Aí é que mora a decisão fundamental para quem inicia um curso de direito. Nomes como Clarence Darrow, Sobral Pinto e Evandro Lins e Silva optaram por tentar contribuir para a transformação social. E vocês?


Essa Universidade, formada por Darcy Ribeiro e Roberto Salmeron, foi símbolo da luta por um novo País. Nesses corredores aos quais vocês passarão muitas horas das suas vidas tem a marca de sangue do arbítrio estatal.


Em umas das várias ocupações deste campus pela polícia e pelo exército, o estudante Valdemar Alves Silva foi atingido por um tiro na cabeça, perdeu um olho tendo ficado vários dias entre a vida e a morte. E o que fazia ele? Apenas estudava, assim como vocês!


Outro estudante, assim como vocês agora, que acabou sofrendo com a estúpida ação da Ditadura Militar foi Honestino Guimarães.


Em dezembro de 1973, um general em Brasília deu autorização para Maria Rosa, sua mãe, visitar Honestino no Pelotão de Investigações Criminais (PIC) de Brasília, no Natal. Ela avisou parentes e amigos, preparou ceia e presentes, mas no dia da visita, 24 de dezembro de 1973, depois de uma longa espera, avisaram-na de que Honestino não estava no PIC. 


Somente no dia 12 de março de 1996 teve seu óbito oficialmente reconhecido, sendo laureado pela UnB no ano seguinte com o Mérito Universitário.
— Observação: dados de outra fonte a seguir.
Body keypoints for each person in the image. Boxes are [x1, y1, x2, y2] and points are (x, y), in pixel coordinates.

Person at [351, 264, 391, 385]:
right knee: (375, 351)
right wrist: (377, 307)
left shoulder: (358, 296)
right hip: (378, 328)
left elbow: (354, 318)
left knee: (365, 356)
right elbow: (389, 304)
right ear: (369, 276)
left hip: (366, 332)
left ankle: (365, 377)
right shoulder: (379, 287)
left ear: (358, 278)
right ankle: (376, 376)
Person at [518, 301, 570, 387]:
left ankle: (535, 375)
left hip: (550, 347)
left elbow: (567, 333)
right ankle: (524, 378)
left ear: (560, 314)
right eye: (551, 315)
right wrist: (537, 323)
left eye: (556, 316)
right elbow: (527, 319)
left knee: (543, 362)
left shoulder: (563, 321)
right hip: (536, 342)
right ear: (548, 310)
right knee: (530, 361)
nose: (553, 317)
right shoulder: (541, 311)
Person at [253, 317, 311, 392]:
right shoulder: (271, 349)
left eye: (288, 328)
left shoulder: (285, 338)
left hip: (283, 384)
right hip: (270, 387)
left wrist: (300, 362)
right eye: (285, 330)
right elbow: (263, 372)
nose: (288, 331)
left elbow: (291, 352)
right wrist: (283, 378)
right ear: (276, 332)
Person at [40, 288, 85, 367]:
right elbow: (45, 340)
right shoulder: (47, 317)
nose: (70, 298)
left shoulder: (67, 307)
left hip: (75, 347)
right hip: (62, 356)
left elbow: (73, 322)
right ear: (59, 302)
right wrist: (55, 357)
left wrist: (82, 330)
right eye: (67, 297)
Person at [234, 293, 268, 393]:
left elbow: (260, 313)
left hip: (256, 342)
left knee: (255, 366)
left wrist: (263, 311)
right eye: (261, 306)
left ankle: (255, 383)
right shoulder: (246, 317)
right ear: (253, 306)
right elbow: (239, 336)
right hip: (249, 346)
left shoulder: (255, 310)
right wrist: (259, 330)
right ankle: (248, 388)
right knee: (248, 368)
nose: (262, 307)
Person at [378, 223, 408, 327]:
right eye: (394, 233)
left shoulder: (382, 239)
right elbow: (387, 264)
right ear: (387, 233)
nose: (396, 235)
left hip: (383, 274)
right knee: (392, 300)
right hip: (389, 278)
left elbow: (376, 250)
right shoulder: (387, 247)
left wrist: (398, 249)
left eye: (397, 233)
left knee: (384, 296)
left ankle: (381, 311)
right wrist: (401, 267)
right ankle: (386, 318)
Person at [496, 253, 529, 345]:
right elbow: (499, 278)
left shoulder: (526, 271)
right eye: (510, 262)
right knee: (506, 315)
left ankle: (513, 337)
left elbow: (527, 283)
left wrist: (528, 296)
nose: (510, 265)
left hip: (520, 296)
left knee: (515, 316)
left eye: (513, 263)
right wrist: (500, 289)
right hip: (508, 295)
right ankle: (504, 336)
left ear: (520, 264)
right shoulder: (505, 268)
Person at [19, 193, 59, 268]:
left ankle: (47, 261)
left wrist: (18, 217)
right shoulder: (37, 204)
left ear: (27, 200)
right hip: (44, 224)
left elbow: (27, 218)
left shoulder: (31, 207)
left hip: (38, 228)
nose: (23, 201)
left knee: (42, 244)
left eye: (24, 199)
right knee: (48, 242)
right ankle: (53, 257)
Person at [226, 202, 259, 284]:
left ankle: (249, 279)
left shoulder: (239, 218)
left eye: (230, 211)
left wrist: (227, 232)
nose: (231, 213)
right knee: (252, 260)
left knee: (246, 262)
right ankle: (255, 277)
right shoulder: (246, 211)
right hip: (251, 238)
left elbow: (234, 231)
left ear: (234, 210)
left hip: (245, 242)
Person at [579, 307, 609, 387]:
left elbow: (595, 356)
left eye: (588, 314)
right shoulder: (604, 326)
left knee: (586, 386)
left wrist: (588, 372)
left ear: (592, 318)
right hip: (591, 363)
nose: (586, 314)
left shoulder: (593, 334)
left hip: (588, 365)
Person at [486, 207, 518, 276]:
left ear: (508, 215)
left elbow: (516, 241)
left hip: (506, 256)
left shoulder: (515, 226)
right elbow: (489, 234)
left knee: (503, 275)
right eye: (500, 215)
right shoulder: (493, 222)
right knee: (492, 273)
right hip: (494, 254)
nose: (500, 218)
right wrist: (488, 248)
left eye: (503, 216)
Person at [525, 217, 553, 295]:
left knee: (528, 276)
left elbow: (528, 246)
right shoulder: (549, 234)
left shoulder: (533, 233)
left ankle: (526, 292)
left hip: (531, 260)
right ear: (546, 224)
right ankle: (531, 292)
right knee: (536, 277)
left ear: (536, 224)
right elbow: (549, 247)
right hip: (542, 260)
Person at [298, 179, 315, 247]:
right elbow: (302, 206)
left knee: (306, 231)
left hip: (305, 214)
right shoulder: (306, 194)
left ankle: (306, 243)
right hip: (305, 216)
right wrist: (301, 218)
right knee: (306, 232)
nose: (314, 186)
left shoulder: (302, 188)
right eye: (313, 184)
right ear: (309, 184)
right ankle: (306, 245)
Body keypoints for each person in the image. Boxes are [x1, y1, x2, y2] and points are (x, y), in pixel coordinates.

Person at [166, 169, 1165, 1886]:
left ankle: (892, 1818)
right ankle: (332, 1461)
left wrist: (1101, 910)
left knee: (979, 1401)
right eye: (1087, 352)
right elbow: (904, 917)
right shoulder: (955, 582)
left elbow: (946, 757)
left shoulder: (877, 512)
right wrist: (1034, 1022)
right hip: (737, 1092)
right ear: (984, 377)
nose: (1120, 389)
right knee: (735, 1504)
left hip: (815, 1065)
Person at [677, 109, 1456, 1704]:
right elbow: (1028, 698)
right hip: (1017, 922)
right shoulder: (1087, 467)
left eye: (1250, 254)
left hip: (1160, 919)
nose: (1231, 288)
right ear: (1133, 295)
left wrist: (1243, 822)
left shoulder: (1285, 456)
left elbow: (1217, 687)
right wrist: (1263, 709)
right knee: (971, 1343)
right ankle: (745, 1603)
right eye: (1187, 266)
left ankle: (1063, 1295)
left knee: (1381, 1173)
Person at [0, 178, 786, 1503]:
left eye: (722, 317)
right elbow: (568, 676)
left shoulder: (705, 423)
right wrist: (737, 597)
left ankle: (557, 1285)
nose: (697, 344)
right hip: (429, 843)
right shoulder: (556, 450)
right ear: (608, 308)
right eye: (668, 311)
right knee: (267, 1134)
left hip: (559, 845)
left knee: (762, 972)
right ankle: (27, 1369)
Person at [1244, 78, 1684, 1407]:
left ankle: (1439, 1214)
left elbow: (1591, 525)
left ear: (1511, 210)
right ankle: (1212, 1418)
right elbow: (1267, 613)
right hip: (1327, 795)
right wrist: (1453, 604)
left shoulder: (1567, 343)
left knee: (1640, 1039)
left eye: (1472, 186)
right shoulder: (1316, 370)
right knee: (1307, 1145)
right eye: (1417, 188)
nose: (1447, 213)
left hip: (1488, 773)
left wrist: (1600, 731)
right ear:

Em sua homenagem, a principal organização estudantil da Universidade de Brasília se chama Diretório Central dos Estudantes Honestino Guimarães. Também em sua homenagem, o Grêmio Estudantil do Centro de Ensino Médio Elefante Branco, onde estudou, e o centro acadêmico do curso de Geologia da Universidade Federal do Ceará levam seu nome.


O livro A universidade interrompida – Brasília 1964-1965, Roberto Salmeron, Editora UnB, 1999, 476 páginas é, também leitura obrigatória para vocês que, agora, pisarão o mesmo chão em que pisaram Valdemar e Honestino Guimarães.


Viver implica em escolhas. Como bem disse Guimarães Rosa:


Viver é muito perigoso... Porque aprender a viver é que é o viver mesmo... Travessia perigosa, mas é a da vida. Sertão que se alteia e abaixa... O mais difí­cil não é um ser bom e proceder honesto, dificultoso mesmo, é um saber definido o que quer, e ter o poder de ir até o rabo da palavra.


Creio que um dos maiores dons que deve ter o advogado ou advogada popular é uma certa dose de amor e de loucura, porque quem ama se entrega. E não há como escolher esse caminho sem se entregar a uma causa ou aos dramas do outro.




Peço permissão para encerrar, lembrando Guimarães Rosa:


Porque a cabeça da gente é uma só, e as coisas que há e que estão para haver são demais de muitas, muito maiores diferentes, e a gente tem de necessitar de aumentar a cabeça, para o total. Todos os sucedidos acontecendo, o sentir forte da gente - o que produz os ventos. Só se pode viver perto de outro, e conhecer outra pessoa, sem perigo de ódio, se a gente tem amor. Qualquer amor já é um pouquinho de saúde, um descanso na loucura.


Obrigado!


(1)  O Salão dos Passos Perdidos, depoimento ao CPDOC. Rio de Janeiro: Nova Fronteira, Fundação Getulio Vargas, 1997. Disponível para dowlound em: http://bibliotecadigital.fgv.br/dspace/handle/10438/6737
(*)  O artigo abaixo é de autoria do advogado Patrick Mariano Gomes, integrante da RENAP – Rede Nacional de Advogados e Advogadas Populares e mestre em Direito, Estado e Constituição pela UnB e serviu de base para apresentação em evento do Centro Acadêmico de Direito da Universidade de Brasília-CAdir-UNB, para recepção de calouros e calouras em 11.03.2014.